Gsub with regex in Ruby - Time & Space Complexity
When using gsub with a regular expression in Ruby, it's important to understand how the time taken grows as the input string gets longer.
We want to know how the number of operations changes when the string size increases.
Analyze the time complexity of the following code snippet.
text = "hello world hello"
pattern = /hello/
result = text.gsub(pattern, "hi")
puts result
This code replaces all occurrences of "hello" with "hi" in the given text string.
Identify the loops, recursion, array traversals that repeat.
- Primary operation: Scanning the entire string to find matches for the regex pattern.
- How many times: Each character in the string is checked once or a few times depending on the regex engine.
As the input string gets longer, the time to scan and replace grows roughly in direct proportion to the string length.

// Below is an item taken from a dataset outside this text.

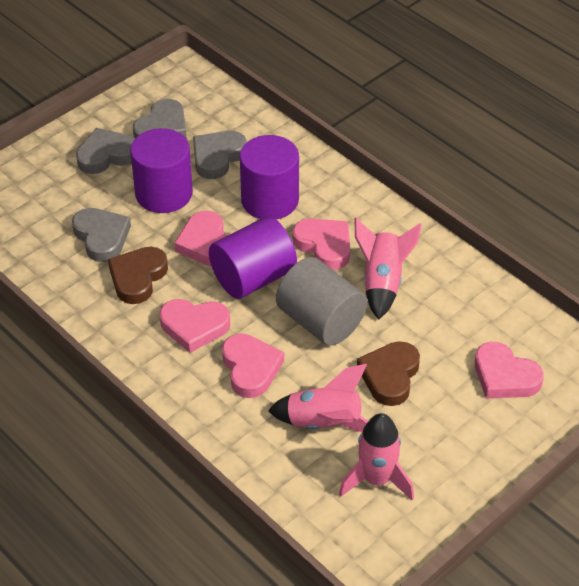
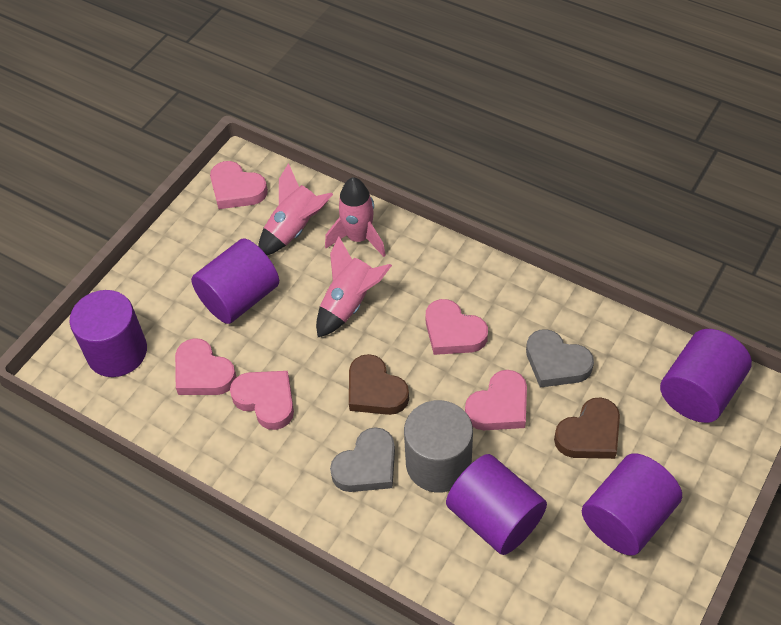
grey heart: [72,208,131,262] [76,128,135,174] [133,99,187,139] [193,131,247,179] = 4 -> [330,427,395,492] [526,329,594,388] = 2
purple cylinder: [130,128,193,213] [209,216,297,299] [240,135,299,219] = 3 -> [70,290,147,377] [191,238,279,324] [446,454,547,555] [582,453,682,556] [660,329,752,423] = 5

| Input Size (n) | Approx. Operations |
|---|---|
| 10 | About 10 checks |
| 100 | About 100 checks |
| 1000 | About 1000 checks |
Pattern observation: The work grows steadily as the string gets longer, roughly one check per character.
Time Complexity: O(n)
This means the time to complete the replacement grows in a straight line with the length of the input string.
[X] Wrong: "Using regex with gsub always takes the same time no matter how long the string is."
[OK] Correct: The regex engine must check each part of the string to find matches, so longer strings take more time.
Understanding how string operations like gsub scale helps you write efficient code and explain your choices clearly in interviews.
"What if the regex pattern was more complex, like including wildcards or repetitions? How would that affect the time complexity?"